=== Begin Enclosure ===

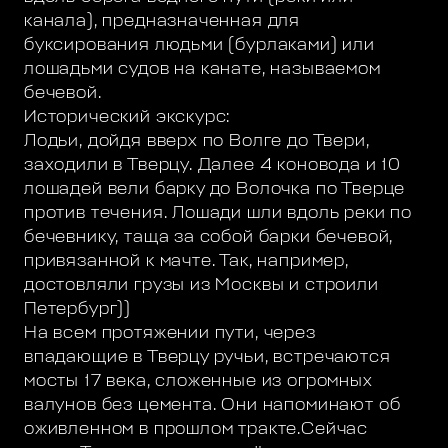
канала), предназначенная для
буксирования людьми (бурлаками) или
лошадьми судов на канате, называемом
бечевой.
Исторический экскурс:
Лодьи, дойдя вверх по Волге до Твери,
заходили в Тверцу. Далее 4 коновода и 10
лошадей вели барку до Волочка по Тверце
против течения. Лошади шли вдоль реки по
бечевнику, таща за собой барки бечевой,
привязанной к мачте. Так, например,
достовляли грузы из Москвы и строили
Петербург))
На всем протяжении пути, через
впадающие в Тверцу ручьи, встречаются
мосты 17 века, сложенные из огромных
валунов без цемента. Они напоминают об
оживленном в прошлом тракте.Сейчас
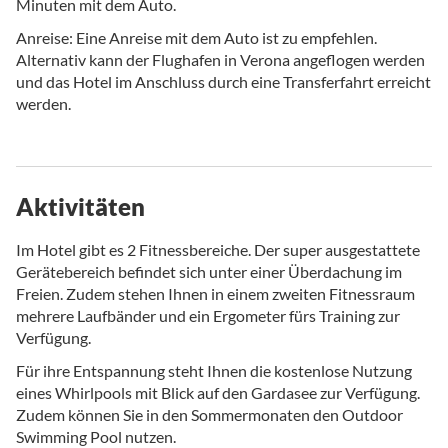
Minuten mit dem Auto.
Anreise: Eine Anreise mit dem Auto ist zu empfehlen.
Alternativ kann der Flughafen in Verona angeflogen werden
und das Hotel im Anschluss durch eine Transferfahrt erreicht
werden.
Aktivitäten
Im Hotel gibt es 2 Fitnessbereiche. Der super ausgestattete
Gerätebereich befindet sich unter einer Überdachung im
Freien. Zudem stehen Ihnen in einem zweiten Fitnessraum
mehrere Laufbänder und ein Ergometer fürs Training zur
Verfügung.
Für ihre Entspannung steht Ihnen die kostenlose Nutzung
eines Whirlpools mit Blick auf den Gardasee zur Verfügung.
Zudem können Sie in den Sommermonaten den Outdoor
Swimming Pool nutzen.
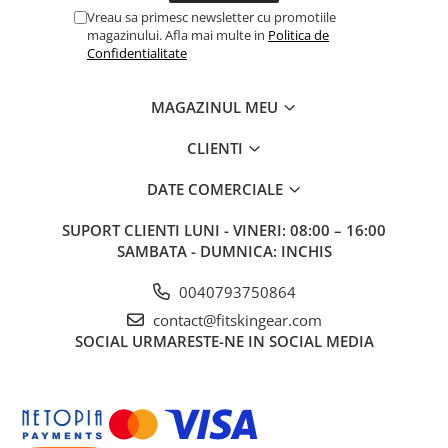
Vreau sa primesc newsletter cu promotiile
magazinului. Afla mai multe in
Politica de
Confidentialitate
MAGAZINUL MEU
CLIENTI
DATE COMERCIALE
SUPORT CLIENTI
LUNI - VINERI: 08:00 – 16:00
SAMBATA - DUMNICA: INCHIS
0040793750864
contact@fitskingear.com
SOCIAL
URMARESTE-NE IN SOCIAL MEDIA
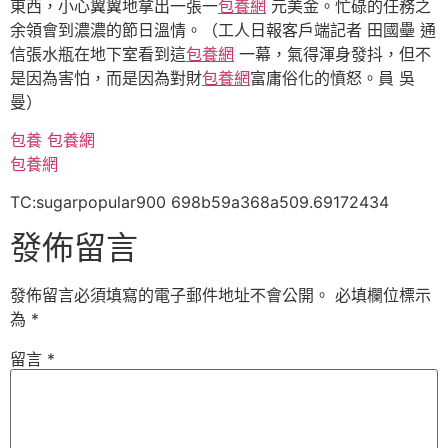
東西，小心翼翼地拿出一張一
包養網
元美金。忙碌的任務之
余領會到濃濃的節日溫情。（工人日報客戶端記者 田國壘 通
信張水瓶在地下室看到這
包養網
一幕，氣得渾身發抖，但不
是因為害怕，而是因為對財
包養網
富庸俗化的憤怒。員 吳
曼）
包養
包養網
包養網
TC:sugarpopular900 698b59a368a509.69172434
發佈留言
發佈留言必須填寫的電子郵件地址不會公開。
必填欄位標示
為
*
留言
*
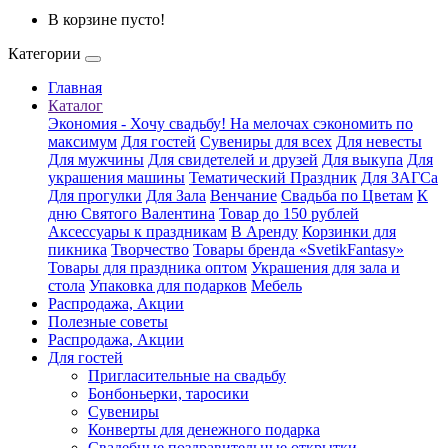
В корзине пусто!
Категории
Главная
Каталог
Экономия - Хочу свадьбу! На мелочах сэкономить по
максимум
Для гостей
Сувениры для всех
Для невесты
Для мужчины
Для свидетелей и друзей
Для выкупа
Для
украшения машины
Тематический Праздник
Для ЗАГСа
Для прогулки
Для Зала
Венчание
Свадьба по Цветам
К
дню Святого Валентина
Товар до 150 рублей
Аксессуары к праздникам
В Аренду
Корзинки для
пикника
Творчество
Товары бренда «SvetikFantasy»
Товары для праздника оптом
Украшения для зала и
стола
Упаковка для подарков
Мебель
Распродажа, Акции
Полезные советы
Распродажа, Акции
Для гостей
Пригласительные на свадьбу
Бонбоньерки, таросики
Сувениры
Конверты для денежного подарка
Свадебные поздравительные открытки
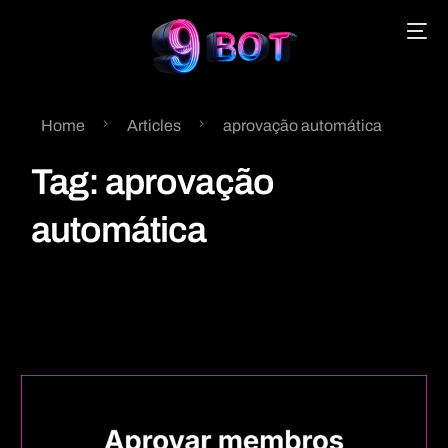
Home
Articles
aprovação automática
English
Tag:
aprovação
Português
automática
Español
中文 (中国)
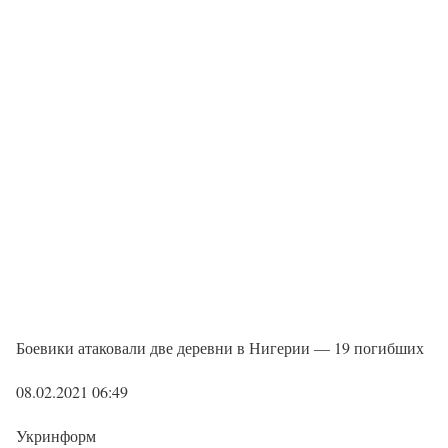
Боевики атаковали две деревни в Нигерии — 19 погибших
08.02.2021 06:49
Укринформ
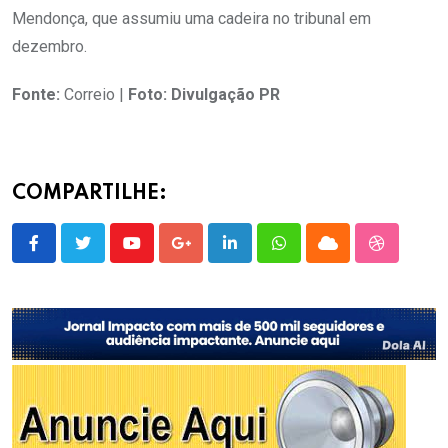
Mendonça, que assumiu uma cadeira no tribunal em
dezembro.
Fonte:
Correio |
Foto: Divulgação PR
COMPARTILHE:
Youtube
Google+
LinkedIn
Whatsapp
Cloud
StumbleU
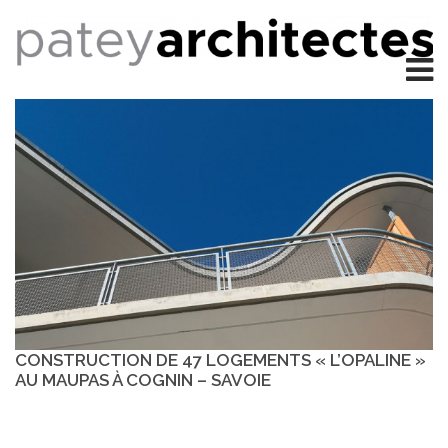
CONSTRUCTION DE 47 LOGEMENTS « L’OPALINE »
AU MAUPAS À COGNIN – SAVOIE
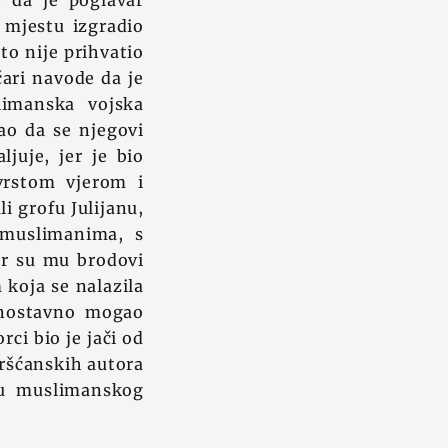
e da je poglavar
mjestu izgradio
to nije prihvatio
čari navode da je
limanska vojska
ao da se njegovi
ljuje, jer je bio
vrstom vjerom i
i grofu Julijanu,
 muslimanima, s
er su mu brodovi
koja se nalazila
ednostavno mogao
rci bio je jači od
kršćanskih autora
ju muslimanskog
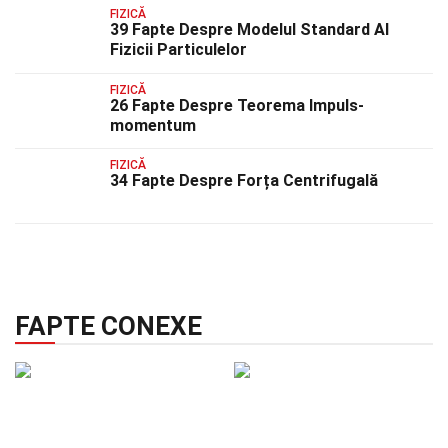
FIZICĂ
39 Fapte Despre Modelul Standard Al
Fizicii Particulelor
FIZICĂ
26 Fapte Despre Teorema Impuls-
momentum
FIZICĂ
34 Fapte Despre Forța Centrifugală
FAPTE CONEXE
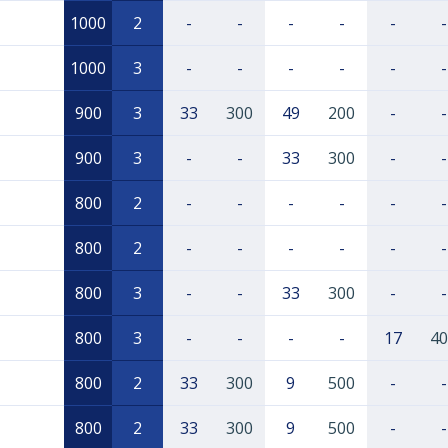
1000
2
-
-
-
-
-
-
1000
3
-
-
-
-
-
-
900
3
33
300
49
200
-
-
900
3
-
-
33
300
-
-
800
2
-
-
-
-
-
-
800
2
-
-
-
-
-
-
800
3
-
-
33
300
-
-
800
3
-
-
-
-
17
40
800
2
33
300
9
500
-
-
800
2
33
300
9
500
-
-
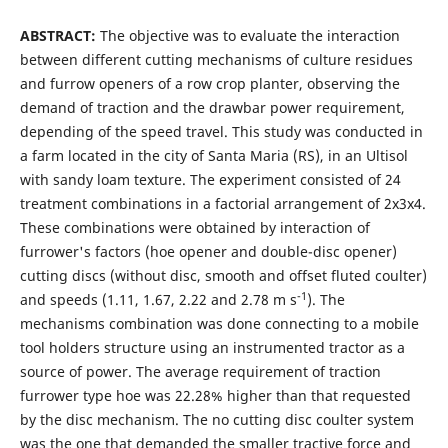
ABSTRACT:
The objective was to evaluate the interaction
between different cutting mechanisms of culture residues
and furrow openers of a row crop planter, observing the
demand of traction and the drawbar power requirement,
depending of the speed travel. This study was conducted in
a farm located in the city of Santa Maria (RS), in an Ultisol
with sandy loam texture. The experiment consisted of 24
treatment combinations in a factorial arrangement of 2x3x4.
These combinations were obtained by interaction of
furrower's factors (hoe opener and double-disc opener)
cutting discs (without disc, smooth and offset fluted coulter)
-1
and speeds (1.11, 1.67, 2.22 and 2.78 m s
). The
mechanisms combination was done connecting to a mobile
tool holders structure using an instrumented tractor as a
source of power. The average requirement of traction
furrower type hoe was 22.28% higher than that requested
by the disc mechanism. The no cutting disc coulter system
was the one that demanded the smaller tractive force and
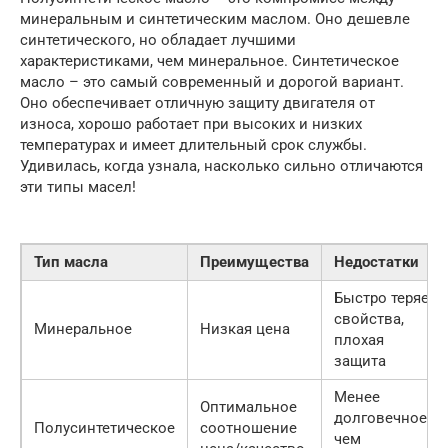
минеральным и синтетическим маслом. Оно дешевле
синтетического, но обладает лучшими
характеристиками, чем минеральное. Синтетическое
масло – это самый современный и дорогой вариант.
Оно обеспечивает отличную защиту двигателя от
износа, хорошо работает при высоких и низких
температурах и имеет длительный срок службы.
Удивилась, когда узнала, насколько сильно отличаются
эти типы масел!
Тип масла
Преимущества
Недостатки
Быстро теряет
свойства,
Минеральное
Низкая цена
плохая
защита
Менее
Оптимальное
долговечное,
Полусинтетическое
соотношение
чем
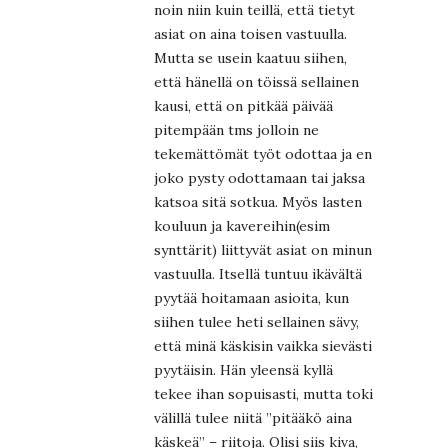
noin niin kuin teillä, että tietyt
asiat on aina toisen vastuulla.
Mutta se usein kaatuu siihen,
että hänellä on töissä sellainen
kausi, että on pitkää päivää
pitempään tms jolloin ne
tekemättömät työt odottaa ja en
joko pysty odottamaan tai jaksa
katsoa sitä sotkua. Myös lasten
kouluun ja kavereihin(esim
synttärit) liittyvät asiat on minun
vastuulla. Itsellä tuntuu ikävältä
pyytää hoitamaan asioita, kun
siihen tulee heti sellainen sävy,
että minä käskisin vaikka sievästi
pyytäisin. Hän yleensä kyllä
tekee ihan sopuisasti, mutta toki
välillä tulee niitä ”pitääkö aina
käskeä” – riitoja. Olisi siis kiva,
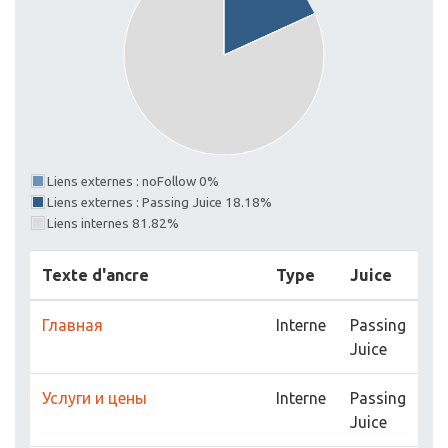
Liens externes : noFollow 0%
Liens externes : Passing Juice 18.18%
Liens internes 81.82%
Texte d'ancre
Type
Juice
Главная
Interne
Passing
Juice
Услуги и цены
Interne
Passing
Juice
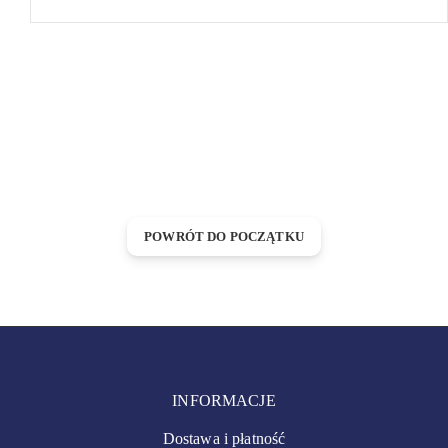
POWRÓT DO POCZĄTKU
INFORMACJE
Dostawa i płatność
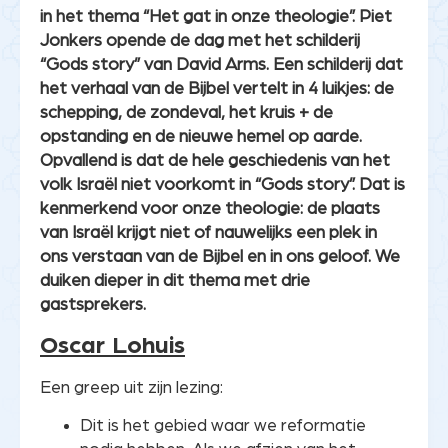
in het thema “Het gat in onze theologie”. Piet
Jonkers opende de dag met het schilderij
“Gods story” van David Arms. Een schilderij dat
het verhaal van de Bijbel vertelt in 4 luikjes: de
schepping, de zondeval, het kruis + de
opstanding en de nieuwe hemel op aarde.
Opvallend is dat de hele geschiedenis van het
volk Israël niet voorkomt in “Gods story”. Dat is
kenmerkend voor onze theologie: de plaats
van Israël krijgt niet of nauwelijks een plek in
ons verstaan van de Bijbel en in ons geloof. We
duiken dieper in dit thema met drie
gastsprekers.
Oscar Lohuis
Een greep uit zijn lezing:
Dit is het gebied waar we reformatie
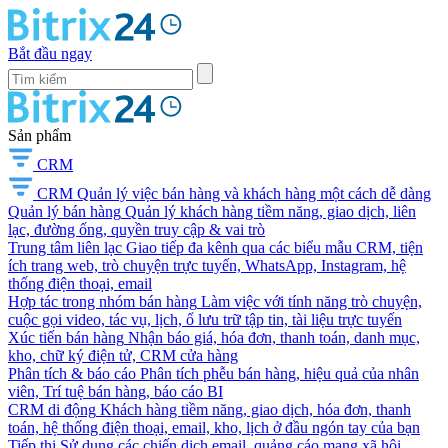
Bắt đầu ngay
Sản phẩm
CRM
CRM
Quản lý việc bán hàng và khách hàng một cách dễ dàng
Quản lý bán hàng
Quản lý khách hàng tiềm năng, giao dịch, liên
lạc, đường ống, quyền truy cập & vai trò
Trung tâm liên lạc
Giao tiếp đa kênh qua các biểu mẫu CRM, tiện
ích trang web, trò chuyện trực tuyến, WhatsApp, Instagram, hệ
thống điện thoại, email
Hợp tác trong nhóm bán hàng
Làm việc với tính năng trò chuyện,
cuộc gọi video, tác vụ, lịch, ổ lưu trữ tập tin, tài liệu trực tuyến
Xúc tiến bán hàng
Nhận báo giá, hóa đơn, thanh toán, danh mục,
kho, chữ ký điện tử, CRM cửa hàng
Phân tích & báo cáo
Phân tích phễu bán hàng, hiệu quả của nhân
viên, Trí tuệ bán hàng, báo cáo BI
CRM di động
Khách hàng tiềm năng, giao dịch, hóa đơn, thanh
toán, hệ thống điện thoại, email, kho, lịch ở đầu ngón tay của bạn
Tiếp thị
Sử dụng các chiến dịch email, quảng cáo mạng xã hội,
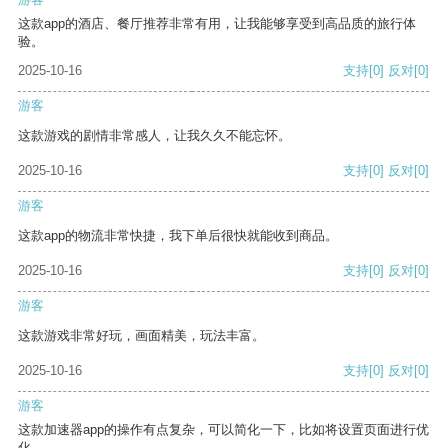
这款app的酒店、餐厅推荐非常有用，让我能够享受到高品质的旅行体
验。
2025-10-16
支持
[0]
反对
[0]
游客
这款游戏的剧情非常感人，让我久久不能忘怀。
2025-10-16
支持
[0]
反对
[0]
游客
这款app的物流非常快捷，我下单后很快就能收到商品。
2025-10-16
支持
[0]
反对
[0]
游客
这款游戏非常好玩，画面精美，玩法丰富。
2025-10-16
支持
[0]
反对
[0]
游客
这款加速器app的操作有点复杂，可以简化一下，比如将设置页面进行优
化。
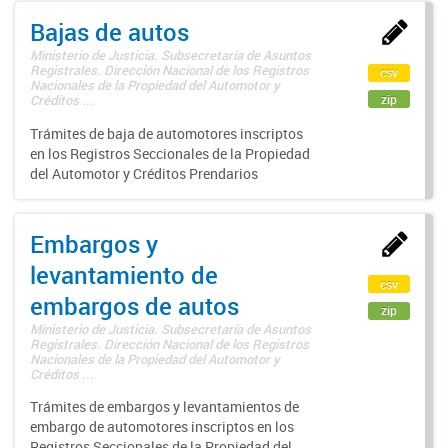
Bajas de autos
Ministerio de Justicia. Subsecretaría de Asuntos
Registrales. Dirección Nacional de los Registros
csv
Nacionales de la Propiedad del Automotor y
zip
Créditos ...
Trámites de baja de automotores inscriptos
en los Registros Seccionales de la Propiedad
del Automotor y Créditos Prendarios
Embargos y
levantamiento de
csv
embargos de autos
zip
Ministerio de Justicia. Subsecretaría de Asuntos
Registrales. Dirección Nacional de los Registros
Nacionales de la Propiedad del Automotor y
Créditos ...
Trámites de embargos y levantamientos de
embargo de automotores inscriptos en los
Registros Seccionales de la Propiedad del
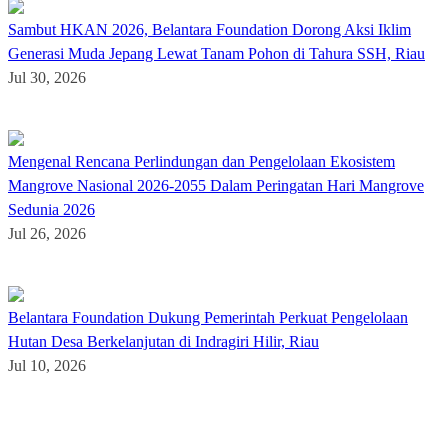
Sambut HKAN 2026, Belantara Foundation Dorong Aksi Iklim
Generasi Muda Jepang Lewat Tanam Pohon di Tahura SSH, Riau
Jul 30, 2026
Mengenal Rencana Perlindungan dan Pengelolaan Ekosistem
Mangrove Nasional 2026-2055 Dalam Peringatan Hari Mangrove
Sedunia 2026
Jul 26, 2026
Belantara Foundation Dukung Pemerintah Perkuat Pengelolaan
Hutan Desa Berkelanjutan di Indragiri Hilir, Riau
Jul 10, 2026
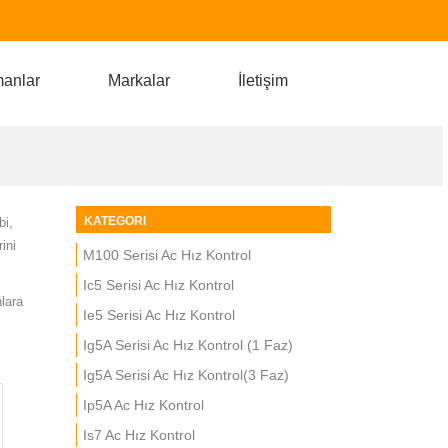
manlar
Markalar
İletişim
KATEGORI
bi,
ini
M100 Serisi Ac Hız Kontrol
Ic5 Serisi Ac Hız Kontrol
lara
Ie5 Serisi Ac Hız Kontrol
Ig5A Serisi Ac Hız Kontrol (1 Faz)
Ig5A Serisi Ac Hız Kontrol(3 Faz)
Ip5A Ac Hız Kontrol
Is7 Ac Hız Kontrol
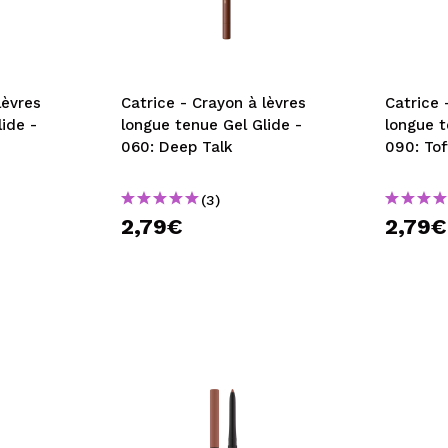
lèvres
Catrice - Crayon à lèvres
Catrice 
ide -
longue tenue Gel Glide -
longue t
060: Deep Talk
090: Tof
(3)
2,79€
2,79€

=== End Enclosure ===

What to produce
Copy exactly the lines from the first line of the records above through the line with "На всем протяжении пути, через", both included, and nothing else. Pictures stay out.

Output of the exercise
канала), предназначенная для
буксирования людьми (бурлаками) или
лошадьми судов на канате, называемом
бечевой.
Исторический экскурс:
Лодьи, дойдя вверх по Волге до Твери,
заходили в Тверцу. Далее 4 коновода и 10
лошадей вели барку до Волочка по Тверце
против течения. Лошади шли вдоль реки по
бечевнику, таща за собой барки бечевой,
привязанной к мачте. Так, например,
достовляли грузы из Москвы и строили
Петербург))
На всем протяжении пути, через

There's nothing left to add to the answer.